Poussez désormais jusqu’au parc royal. Lorsqu’il arrive sur le trône en 1740, Frédéric II se fait construire, sur ses propres plans, une nouvelle résidence. Souverain éclairé, ami des arts et francophile –on raconte même qu’il maîtrisait mieux la langue française que celle allemande–, le roi baptise son château « Sans Souci » : tout un programme ! C’est ici, dans ce chef d’œuvre rococo, que Frédéric le Grand donne ses dîners philosophiques, accompagné de philosophes, peintres et musiciens. Voltaire participera trois années durant à ces soupers dans la grande salle de marbre d’un blanc éclatant. Carl Philippe Emmanuel, le second fils de Bach, jouera de la flûte traversière avec le souverain dans le salon de musique blanc et or. La profusion est de mise dans le décor intérieur comme dans celui extérieur. Laissez vous tenter par une visite…avec des chaussons de feutre : du kitsch jusqu’au bout des pieds ! Dehors, la vue est imprenable : le château jaune domine six terrasses de vignes, d’arbustes, de fleurs et de fontaines. A votre droite, le palais des invités. A votre gauche, la galerie de tableaux qui abrite aujourd’hui des œuvres de maître italiens, flamands et hollandais.
Un parc enchanteur aux demeures fantaisistes
Le Nouveau Palais : tout en profusion ! (Photo. LPJ-Cécile Leclerc)
Continuez votre promenade dans un parc de 290hectares regroupant quelques 400 variétés exotiques, où trônent, ici ou là, héros et dieux de la mythologie gréco-romaine. Arrêtez vous devant le très charmant pavillon chinois aux statues dorées et aux couleurs verte et rosée, miroir de l’enthousiasme de l’Europe baroque pour la culture orientale. Le belvédère de style italien et la maison du dragon, logement du vigneron attitré du roi bâti en 1770, valent également le détour. Quelques mètres plus loin, Frédéric Guillaume IV construit un siècle plus tard son Orangerie à la manière des villas romaines. Mais revenons à Frédéric le Grand : au roi philosophe se substitue souvent le monarque qui entend gouverner seul, le conquérant militaire qui doublera l’étendue de la Prusse en 46 ans de règne. Suite à la Guerre de Sept ans, il compte montrer au monde la puissance et la force de la Prusse en construisant le Nouveau Palais. Comprenant 400 pièces (on est loin des 12 pièces du premier château), la bâtisse surplombe le parc dans un style rococo tardif et surchargé. Un théâtre de plus de 300 places, une salle de la grotte au décor marin opulent : une réelle « fanfaronnade », d’après le roi lui-même. Au château Sans-Souci la grâce, au Nouveau Palais l’extravagance. Les architectures foisonnent à Potsdam, faisant du parc un véritable lieu de rêverie. Une promenade…Sans Souci, on vous dit !

## Consignes de l'exercice
a) D'après le texte sur le parc de Sans-Souci, combien de pièces le Nouveau Palais comprend-il ?
b) Poursuivez le texte sur le parc de Sans-Souci à partir de sa dernière phrase.
Les données ne sont d'aucune utilité pour répondre.

## Données brutes
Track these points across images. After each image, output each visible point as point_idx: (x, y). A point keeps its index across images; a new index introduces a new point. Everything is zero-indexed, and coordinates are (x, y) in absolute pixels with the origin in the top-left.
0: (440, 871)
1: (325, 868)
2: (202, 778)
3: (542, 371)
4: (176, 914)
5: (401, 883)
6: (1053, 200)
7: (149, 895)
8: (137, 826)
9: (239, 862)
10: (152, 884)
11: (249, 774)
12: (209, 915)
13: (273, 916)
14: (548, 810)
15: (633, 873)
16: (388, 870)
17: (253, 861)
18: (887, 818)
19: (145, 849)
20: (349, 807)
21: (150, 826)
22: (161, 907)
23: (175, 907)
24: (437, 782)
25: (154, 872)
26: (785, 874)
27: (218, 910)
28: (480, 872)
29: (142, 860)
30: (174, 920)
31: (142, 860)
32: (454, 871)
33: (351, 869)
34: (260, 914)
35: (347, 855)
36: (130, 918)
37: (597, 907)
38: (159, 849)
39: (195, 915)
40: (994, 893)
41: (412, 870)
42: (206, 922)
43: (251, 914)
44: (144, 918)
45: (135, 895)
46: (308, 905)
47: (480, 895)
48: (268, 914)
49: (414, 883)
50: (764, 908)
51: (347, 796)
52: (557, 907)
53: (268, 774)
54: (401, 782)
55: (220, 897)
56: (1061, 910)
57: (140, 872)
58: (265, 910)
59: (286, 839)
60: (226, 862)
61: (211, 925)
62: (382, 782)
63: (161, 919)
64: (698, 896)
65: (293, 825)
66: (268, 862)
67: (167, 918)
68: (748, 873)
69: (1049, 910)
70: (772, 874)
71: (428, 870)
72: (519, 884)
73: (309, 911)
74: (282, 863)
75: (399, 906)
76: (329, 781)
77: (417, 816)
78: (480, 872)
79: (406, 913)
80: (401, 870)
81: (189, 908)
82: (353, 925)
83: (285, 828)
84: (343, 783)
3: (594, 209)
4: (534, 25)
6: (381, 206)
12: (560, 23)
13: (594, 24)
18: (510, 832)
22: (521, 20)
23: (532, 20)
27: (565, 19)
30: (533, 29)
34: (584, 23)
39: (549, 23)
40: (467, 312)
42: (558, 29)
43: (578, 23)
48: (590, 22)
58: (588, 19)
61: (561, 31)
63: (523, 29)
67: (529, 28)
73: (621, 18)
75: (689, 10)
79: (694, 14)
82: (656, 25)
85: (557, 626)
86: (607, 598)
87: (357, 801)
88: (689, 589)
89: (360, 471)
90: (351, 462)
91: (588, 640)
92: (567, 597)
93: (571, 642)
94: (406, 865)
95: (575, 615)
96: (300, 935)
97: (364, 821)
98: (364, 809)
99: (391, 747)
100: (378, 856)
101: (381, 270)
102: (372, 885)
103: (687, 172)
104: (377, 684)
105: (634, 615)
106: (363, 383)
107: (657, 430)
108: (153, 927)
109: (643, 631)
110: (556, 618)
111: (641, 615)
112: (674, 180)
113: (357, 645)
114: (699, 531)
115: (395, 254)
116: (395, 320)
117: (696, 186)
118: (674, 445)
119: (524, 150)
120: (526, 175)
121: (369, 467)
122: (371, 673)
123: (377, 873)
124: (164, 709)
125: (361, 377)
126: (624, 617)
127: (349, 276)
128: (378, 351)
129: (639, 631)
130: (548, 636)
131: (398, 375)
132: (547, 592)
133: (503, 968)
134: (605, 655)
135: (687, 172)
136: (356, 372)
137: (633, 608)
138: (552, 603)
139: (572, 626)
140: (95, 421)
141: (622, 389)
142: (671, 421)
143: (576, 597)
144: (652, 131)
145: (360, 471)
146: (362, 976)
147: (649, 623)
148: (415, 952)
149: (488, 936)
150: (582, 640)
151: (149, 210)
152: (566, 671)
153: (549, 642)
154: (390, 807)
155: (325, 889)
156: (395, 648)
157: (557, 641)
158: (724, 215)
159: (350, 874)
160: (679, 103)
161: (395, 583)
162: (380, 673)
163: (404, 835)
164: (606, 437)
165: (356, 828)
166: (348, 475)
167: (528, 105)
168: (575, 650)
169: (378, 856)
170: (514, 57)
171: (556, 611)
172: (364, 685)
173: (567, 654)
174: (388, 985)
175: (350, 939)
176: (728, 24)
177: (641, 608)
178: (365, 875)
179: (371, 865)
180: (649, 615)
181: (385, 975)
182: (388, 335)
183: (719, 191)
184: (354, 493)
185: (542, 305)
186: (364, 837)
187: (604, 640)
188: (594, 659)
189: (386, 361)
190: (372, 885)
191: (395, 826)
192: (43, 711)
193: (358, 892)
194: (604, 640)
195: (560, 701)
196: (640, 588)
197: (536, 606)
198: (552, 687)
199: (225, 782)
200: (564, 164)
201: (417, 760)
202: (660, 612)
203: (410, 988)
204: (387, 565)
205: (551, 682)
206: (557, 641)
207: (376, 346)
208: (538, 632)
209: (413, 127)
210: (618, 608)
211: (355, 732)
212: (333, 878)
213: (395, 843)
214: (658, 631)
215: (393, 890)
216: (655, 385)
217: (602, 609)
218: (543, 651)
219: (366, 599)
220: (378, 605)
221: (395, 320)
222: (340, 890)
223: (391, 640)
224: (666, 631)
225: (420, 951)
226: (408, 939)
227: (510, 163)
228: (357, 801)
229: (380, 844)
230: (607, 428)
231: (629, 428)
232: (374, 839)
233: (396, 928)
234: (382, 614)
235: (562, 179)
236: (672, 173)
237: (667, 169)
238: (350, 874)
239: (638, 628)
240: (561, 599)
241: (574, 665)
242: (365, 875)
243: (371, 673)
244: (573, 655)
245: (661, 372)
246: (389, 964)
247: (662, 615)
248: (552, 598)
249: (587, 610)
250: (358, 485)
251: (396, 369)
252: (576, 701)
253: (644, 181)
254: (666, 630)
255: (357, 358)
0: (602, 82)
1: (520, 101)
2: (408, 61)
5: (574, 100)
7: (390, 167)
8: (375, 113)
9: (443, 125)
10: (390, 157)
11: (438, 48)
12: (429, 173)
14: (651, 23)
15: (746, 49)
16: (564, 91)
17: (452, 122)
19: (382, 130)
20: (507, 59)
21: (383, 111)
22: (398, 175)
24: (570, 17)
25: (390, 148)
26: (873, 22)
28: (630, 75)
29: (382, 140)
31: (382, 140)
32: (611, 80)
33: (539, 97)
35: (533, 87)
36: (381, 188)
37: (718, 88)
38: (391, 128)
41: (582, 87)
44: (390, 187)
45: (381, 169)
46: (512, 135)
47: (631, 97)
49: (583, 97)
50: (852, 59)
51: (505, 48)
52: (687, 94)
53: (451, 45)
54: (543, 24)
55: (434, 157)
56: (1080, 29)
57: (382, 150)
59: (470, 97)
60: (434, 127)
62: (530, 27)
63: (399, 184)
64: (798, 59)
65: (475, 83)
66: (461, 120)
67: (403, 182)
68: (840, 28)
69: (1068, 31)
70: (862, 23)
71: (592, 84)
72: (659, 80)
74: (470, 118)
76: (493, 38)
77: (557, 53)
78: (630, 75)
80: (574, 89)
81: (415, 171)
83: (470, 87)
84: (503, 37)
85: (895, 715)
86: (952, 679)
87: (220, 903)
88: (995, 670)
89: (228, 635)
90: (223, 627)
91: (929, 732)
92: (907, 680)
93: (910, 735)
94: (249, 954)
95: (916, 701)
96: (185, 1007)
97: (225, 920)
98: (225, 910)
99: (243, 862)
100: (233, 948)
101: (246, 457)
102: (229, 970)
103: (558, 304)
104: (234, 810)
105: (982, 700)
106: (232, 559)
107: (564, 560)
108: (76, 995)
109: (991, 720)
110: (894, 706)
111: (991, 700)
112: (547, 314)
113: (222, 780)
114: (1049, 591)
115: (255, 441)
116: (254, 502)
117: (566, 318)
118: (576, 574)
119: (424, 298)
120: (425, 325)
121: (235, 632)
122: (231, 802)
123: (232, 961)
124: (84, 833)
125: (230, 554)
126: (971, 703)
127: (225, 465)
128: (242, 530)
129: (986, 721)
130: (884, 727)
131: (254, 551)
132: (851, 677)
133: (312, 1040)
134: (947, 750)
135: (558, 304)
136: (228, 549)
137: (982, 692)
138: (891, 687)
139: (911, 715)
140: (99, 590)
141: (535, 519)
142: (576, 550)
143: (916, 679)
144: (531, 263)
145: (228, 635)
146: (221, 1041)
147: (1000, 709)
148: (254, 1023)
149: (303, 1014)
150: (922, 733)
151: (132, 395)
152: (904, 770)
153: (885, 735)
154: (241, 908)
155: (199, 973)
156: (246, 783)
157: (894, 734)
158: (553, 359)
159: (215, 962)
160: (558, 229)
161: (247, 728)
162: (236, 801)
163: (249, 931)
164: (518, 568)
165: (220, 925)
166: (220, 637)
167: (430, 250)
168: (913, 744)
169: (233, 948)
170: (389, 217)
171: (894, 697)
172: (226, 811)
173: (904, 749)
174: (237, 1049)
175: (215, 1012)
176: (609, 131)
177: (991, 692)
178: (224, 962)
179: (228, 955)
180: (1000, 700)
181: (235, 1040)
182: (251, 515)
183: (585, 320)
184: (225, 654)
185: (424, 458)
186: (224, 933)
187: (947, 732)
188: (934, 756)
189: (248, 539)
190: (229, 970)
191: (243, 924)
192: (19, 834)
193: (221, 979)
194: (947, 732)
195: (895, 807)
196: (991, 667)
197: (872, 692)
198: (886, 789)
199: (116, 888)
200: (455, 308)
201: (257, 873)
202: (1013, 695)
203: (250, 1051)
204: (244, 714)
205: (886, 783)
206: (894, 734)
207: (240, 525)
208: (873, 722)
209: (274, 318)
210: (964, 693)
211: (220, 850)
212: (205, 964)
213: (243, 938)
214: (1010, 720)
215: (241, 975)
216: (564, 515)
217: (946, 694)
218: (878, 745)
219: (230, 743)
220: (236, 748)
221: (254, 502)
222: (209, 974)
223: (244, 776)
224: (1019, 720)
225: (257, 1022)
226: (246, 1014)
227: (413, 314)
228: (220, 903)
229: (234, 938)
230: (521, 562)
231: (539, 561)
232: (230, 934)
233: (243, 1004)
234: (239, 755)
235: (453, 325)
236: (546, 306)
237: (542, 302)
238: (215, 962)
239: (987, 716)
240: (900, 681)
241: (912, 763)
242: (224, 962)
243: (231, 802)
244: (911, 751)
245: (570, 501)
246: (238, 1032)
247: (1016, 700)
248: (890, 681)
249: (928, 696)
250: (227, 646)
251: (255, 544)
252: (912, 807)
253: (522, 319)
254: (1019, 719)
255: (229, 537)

## Réponses de l'exercice
a) Le Nouveau Palais comprend 400 pièces.

b)
Cécile Leclerc (www.lepetitjournal.com/berlin.html) 2008
Potsdam, c’est aussi…
- Un p’tit bout de Russie : Suite au Congrès de Vienne de 1815, célébrant la victoire des monarchies européennes contre Napoléon, Frédéric-Guillaume III fait construire 13 maisons de style russe pour loger 26 soldats, cadeau du tsar Nicolas 1er. La colonie russe « Alexandrowka » est aujourd’hui un coin d’évasion au cœur de la forêt. Montez jusqu’au Belvédère (1849) pour avoir un panorama exceptionnel sur la ville et ses environs.
- Le théâtre de la Seconde guerre mondiale : Du 17 juillet au 2 août 1945, les Alliés se réunissent au château Cecilienhof, un pastiche de manoir anglais qui fut le dernier château des Hohenzollern. Les délégations britanniques, américaines et soviétiques s’entendent sur les nouvelles frontières de l’Allemagne, découpée en 4 zones. Les dissensions se font déjà entendre, c’est le début de la guerre froide. Pour visiter la toile de fond du Traité de Potsdam : http://www.spsg.de/index.php?id=126
- L’empire du cinéma allemand: à quelques kilomètres de Potsdam, Babelsberg est la ville où sont nés les plus grands films du cinéma d’avant-guerre. Un grand hall de briques abritait les studios de Fritz Land ou de Josef von Sternberg. C’est là que Marlène Dietrich devint l’Ange Bleu. Aujourd’hui, le site est un parc d’attraction dédié au cinéma. http://www.filmpark-babelsberg.de/index.php?id=254
Informations touristiques : http://www.potsdamtourismus.de/
S7 – Potsdam ou Regional Express DB
Bus “Schlösser Linie” 695 pour aller à Sans-Souci
Informations sur le domaine de Sans-Souci, inscrit d’ailleurs au patrimoine de l’UNESCO : http://www.spsg.de/index.php?id=32
mercredi 17 septembre 2008
PEINTURE (2) – George Grosz, un peintre qui choque
Actuellement exposé à l’Expressionale, George Grosz interpelle. Pionnier du mouvement de la Nouvelle Objectivité, il a mis fin aux effusions sentimentales des expressionnistes, en critiquant fermement la réalité de la République de Weimar. Eléments pour comprendre un peintre rebelle.
L’intensité expressive, l’absence de normes, les couleurs agressives : la Neue Sachlichkeit (Nouvelle Objectivité, Nouveau réalisme) est bien la fille de l’expressionnisme allemand. Mais la Première guerre mondiale ayant ravagé l’Europe et détruit la Prusse confère aux artistes une nouvelle responsabilité politique. Désormais, l’art est une arme.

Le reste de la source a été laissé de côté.